WORK REQUEST:
Quote the excerpt on bibliographic entities word for word, from "The first includes" up to and including "with different instrumentation.....).".

EXCERPT TO READ:

The ISBDs, which supply the pattern for most of these attributes and which by
their nature do not apply an entity-relationship model, but only distinguish
between areas elements relevant to the different entities, here show that their
function is limited to the description of the publication (i.e. manifestation).
The model includes and incorporates them in a bibliographical record which,
through the relationships, redistributes the elements in the appropriate
entities and with univocal forms chosen according to the search. Without
remixing the different functions, it nevertheless appears important that the
ISBDs be renewed in order to better reflect the nature of the information they
supply. 10. Due to the completeness of the obtain function and given
the predictable application of the model to magnetic records which are
constantly being updated, it would appear useful to add availability to the
attributes of the item, namely the indication of temporary unavailability when
the document is in use, as occurs in systems which integrate the catalogue with
the management of the circulation of the documents. 11. Finally, classification numbers are cited in 2.2 and then
only reconsidered sporadically (as organisational elements in national libraries
on p.115 and as attributes of subjects on p.132-133) and the abstract
(attribution of the expression in 4.3.9; why not of the work?). It would be
interesting if their function and logical placement were clarified. (1) On p.59: the opportunity is taken to correct an error in
the spelling of the performer's name: Glenn not Glen. (2) It is supposed that each new interpretation by the same
performer is intended as a different expression, thus distinguishing in our case
the 1955 performance from that in 1981, just as the respective recordings on LP
and CD are distinguished.
The insertion of expression to separate the
two entities up to now mainly considered (work and publication, now called more
generally manifestation) is particularly appropriate. The definitions are clear
and the boundaries between the different entities fairly well-defined, but
entities which are really different, and which it would perhaps be appropriate
and not overly meticulous to distinguish, appear to have been levelled off under
expression.
The various and different expressions of a work, if accumulated
without distinction, do not permit a clear representation of their
relationships.
In general there is an initial realization of the work (the
first manuscript of a textual work, the first draft of a score, the first
musical performance or staging of an improvised work...), a sort of original
expression, which can be recognised as having the rank of initiator, which
interests us here not so much to promote its specific characteristics as
original data for comparison, as to determine the original type of work we are
dealing with according to its nature (text, music, image, sound....). This first
expression does not always leave a documentary trace (ancient works, test and
music from oral tradition....) but it is possible to determine what its original
type was. A poem created and told according to oral tradition does not have an
original expression until its realization is proposed via a medium, normally
written, or a sound recording: to this expression, to be considered the
original, the recording of a letter or the transcription of the dictation may
follow; music created on the instrument does not have an original expression
until it is presented in musical notation or, if this phase is skipped, on a
sound medium, such as the live recording of an improvised work.
The other
expressions of that work (in addition to the original expression) may be
distinguished in three types.
The first includes all those which realise the
work by expressing it in specific forms which are intellectually different, but
always using the same medium as the original expression (redactions, editions,
performances etc. - whether subsequent or contemporary).
The second includes
those expressions which, while conserving the same medium, change the canon or
code of reference through a transposition (translations, musical transcriptions
with different instrumentation.....).

RECORDS SHOWN:
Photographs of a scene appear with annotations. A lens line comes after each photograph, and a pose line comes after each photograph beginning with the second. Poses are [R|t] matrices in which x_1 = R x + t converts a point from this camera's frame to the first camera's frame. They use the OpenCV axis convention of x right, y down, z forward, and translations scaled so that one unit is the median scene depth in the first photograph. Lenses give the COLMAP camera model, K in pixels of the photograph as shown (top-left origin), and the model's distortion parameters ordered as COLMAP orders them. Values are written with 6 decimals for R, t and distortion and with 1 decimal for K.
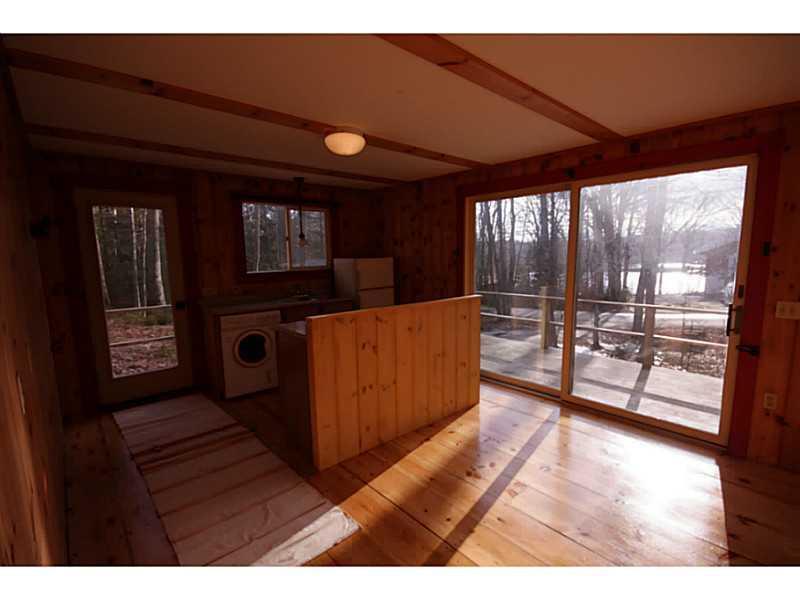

* * *

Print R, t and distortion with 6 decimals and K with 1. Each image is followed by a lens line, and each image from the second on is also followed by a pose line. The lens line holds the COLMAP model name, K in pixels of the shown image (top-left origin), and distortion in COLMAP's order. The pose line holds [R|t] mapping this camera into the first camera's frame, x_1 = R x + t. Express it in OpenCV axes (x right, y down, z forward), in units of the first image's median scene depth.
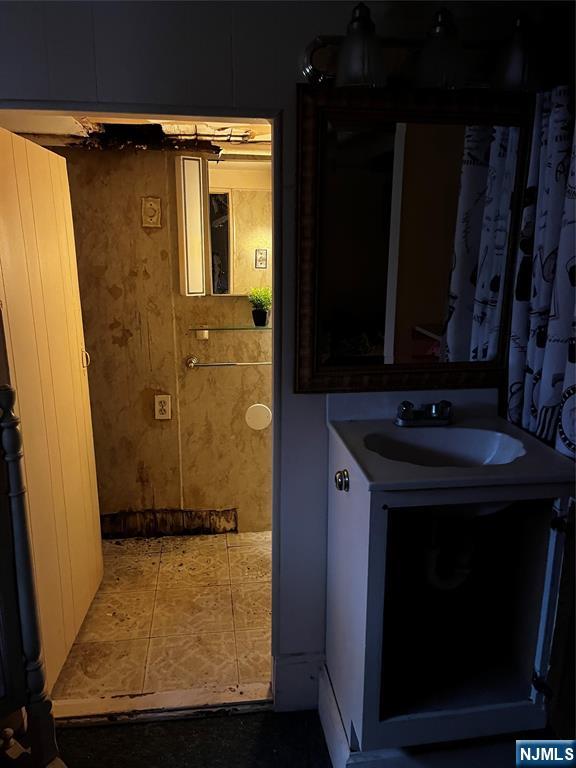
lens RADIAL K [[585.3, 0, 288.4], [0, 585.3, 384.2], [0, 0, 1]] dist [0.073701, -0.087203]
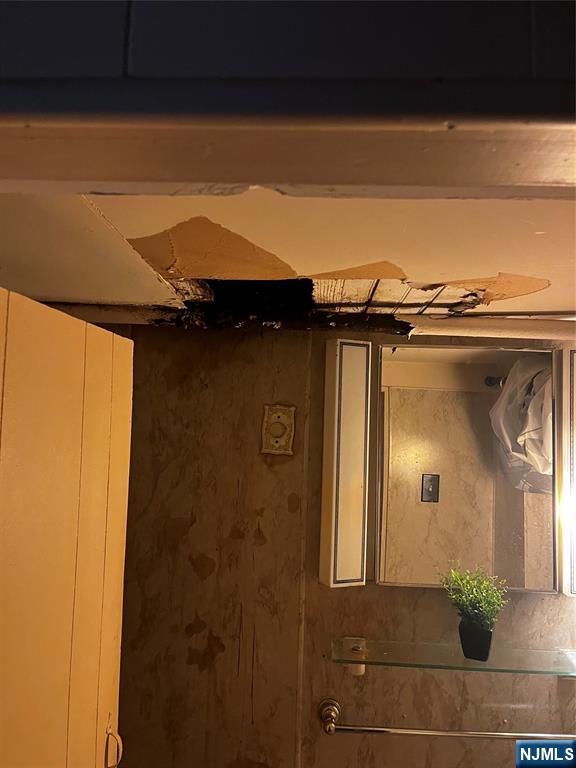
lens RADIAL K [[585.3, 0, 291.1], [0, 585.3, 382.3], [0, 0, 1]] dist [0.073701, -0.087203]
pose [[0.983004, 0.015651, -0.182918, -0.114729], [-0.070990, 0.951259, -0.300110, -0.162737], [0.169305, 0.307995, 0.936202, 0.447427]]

PROBLEM SOLUTION:
The first includes all those which realise the
work by expressing it in specific forms which are intellectually different, but
always using the same medium as the original expression (redactions, editions,
performances etc. - whether subsequent or contemporary).
The second includes
those expressions which, while conserving the same medium, change the canon or
code of reference through a transposition (translations, musical transcriptions
with different instrumentation.....).